** Start SOURCE EXTRACT **
However, the result was extensive and largely irreversible damage to the rock formations as the high pressure drilling mud entered the pores of the rock and plugged them very effectively. Once drilling ceased and production began, the flow of the desired hydrocarbons was significantly reduced due to this formation damage. A further unintended negative consequence was that drillers often drilled through a previously unknown hydrocarbon bearing formation but failed to notice it. The drilling mud prevented any hydrocarbons entering the wellbore from this formation, and thus opportunities were missed.

For much of the 20th century, wells were drilled in formations which still produced even after the formation damage inflicted during drilling. The target formations were reservoirs where oil and gas had accumulated, and which had sufficient porosity, permeability and pressure to still produce. As these reserves were depleted, attention turned to the source rocks, which are mainly tight shales with lower porosity and permeability. While such formations may be capable of producing hydrocarbons, they cannot do so after the formation has been damaged by the high hydrostatic weight exerted by heavy drilling mud.

In the early 1990's, horizontal drilling had advanced to the point where it was now possible to drill one or more horizontal wellbores from a vertical well, into hydrocarbon bearing formations. A vertical well may intersect a producing formation and have a limited area of the well bore in the producing formation, perhaps tens of feet, or even hundreds, especially where the natural fracture system within the producing formation are tilted from vertical as in the Monterey formation of California. By drilling horizontally, or close to horizontally, and staying within the boundaries of the producing formation, drillers can increase the effective contact surface to thousands of feet and also intersect the natural fracture system.
** End SOURCE EXTRACT **
** Start MATERIAL PROVIDED **
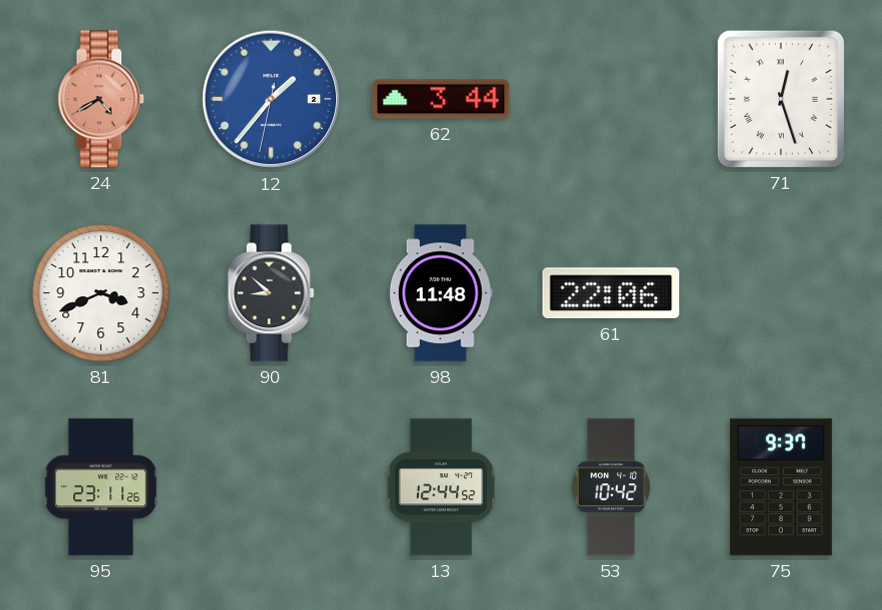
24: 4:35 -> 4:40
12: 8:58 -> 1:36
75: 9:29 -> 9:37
** End MATERIAL PROVIDED **
→ **STATED TASK 1**:
In the drilling passage, rewrite the stretch from "For much of" through "heavy drilling mud.", changing "oil and gas" to "petroleum".
→ **STATED TASK 2**:
Translate this sentence from the drilling passage into Spanish: "The drilling mud prevented any hydrocarbons entering the wellbore from this formation, and thus opportunities were missed."
→ **STATED TASK 3**:
In the drilling passage, which California formation is named as having a natural fracture system tilted from vertical?

→ **COMPLETE RESPONSE 1**:
For much of the 20th century, wells were drilled in formations which still produced even after the formation damage inflicted during drilling. The target formations were reservoirs where petroleum had accumulated, and which had sufficient porosity, permeability and pressure to still produce. As these reserves were depleted, attention turned to the source rocks, which are mainly tight shales with lower porosity and permeability. While such formations may be capable of producing hydrocarbons, they cannot do so after the formation has been damaged by the high hydrostatic weight exerted by heavy drilling mud.

→ **COMPLETE RESPONSE 2**:
El lodo de perforación impidió que cualquier hidrocarburo de esta formación entrara en el pozo, y por lo tanto se perdieron oportunidades.

→ **COMPLETE RESPONSE 3**:
The Monterey formation.